A 59-year-old Spanish man, diagnosed of primary Sjögren´s syndrome for > 10 years with end-stage renal disease secondary to chronic tubulointerstitial nephritis, diagnosed by kidney biopsy, received a kidney graft in April of 2017 from a standard-criteria donor. In the first 24 hours after transplantation, he developed alveolar haemorrhage. Treatment with ventilation support, empirical antibiotherapy and bolus of steroids was satisfactory. At hospital discharge, good kidney graft function and creatinine of 1 mg / dL.
At 2-months post grafting he developed progressive decline of the allograft kidney function, creatinine 3.2 mg/dl, without clinical symptoms. Blood test showed low levels of C4 7.9 mg/dl, IgG 2910 mg/dl and rheumatoid factor 157. Serum cryoglobulins, previously negative, became positive at this moment.

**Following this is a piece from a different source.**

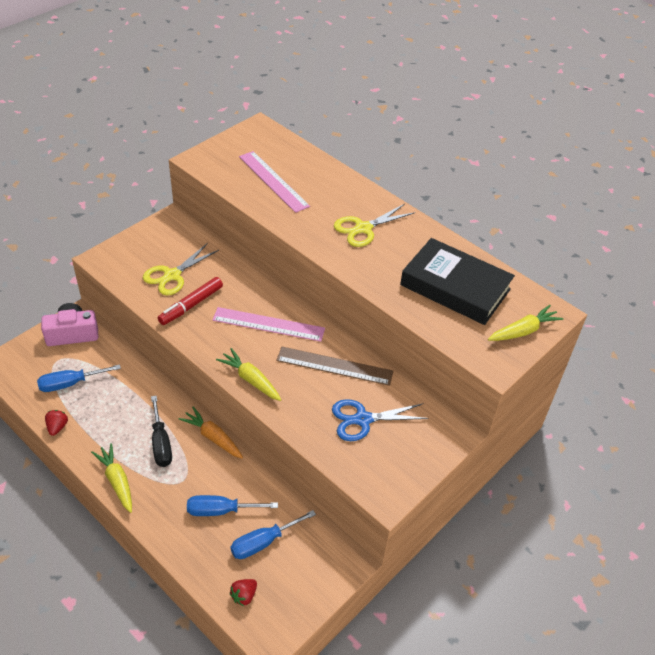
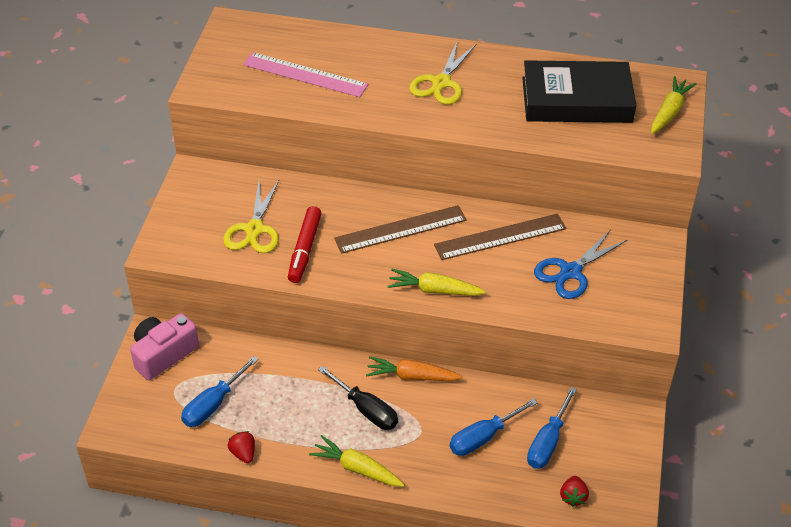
camera: 30 degrees left, 0 degrees up
pink ruler [212,307,325,342] -> brown ruler [334,205,467,254]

It was performed a kidney biopsy. Its study with optical microscope and immunofluorescence suggested acute allograft rejection mediated by T cells, mild to moderate intensity, as well as vascular involvement in one vessel (fibrinoid necrosis) and isolated glomerular microthrombus without evidence of humoral component (figure 1 and figure 2).  The features of kidney biopsy, skin purpura and the blood test values made diagnose mixed cryoglobulinemic vasculitis. There was no response to high-dose steroid therapy, needing dialysis. After that, the patient was treated satisfactorily with 9 sessions of plasmapheresis but 10 days after the last session, cryoglobulins rebound. Rituximab and other B-cell-depleting therapies have to be reserved for refractory states. After treatment with rituximab, the allograft kidney function became better, with negative cryoglobulins and without needing dialysis.
Cryoglobulinemic vasculitis HCV related treated with rituximab generally produce favourable outcomes. A few studies suggest that renal and immunologic responses are better in the treatment with rituximab plus corticosteroids, with lower levels of corticosteroids in the maintenance. The long-term efficacy of cryoglobulinemic vasculitis treatment remains uncertain in patients with SS.
Cases with SS and kidney transplantation can develop decline of the allograft kidney function caused by cryoglobulins. Because of this, it is important to include MCS on the differential diagnosis of renal graft impairment in these patients.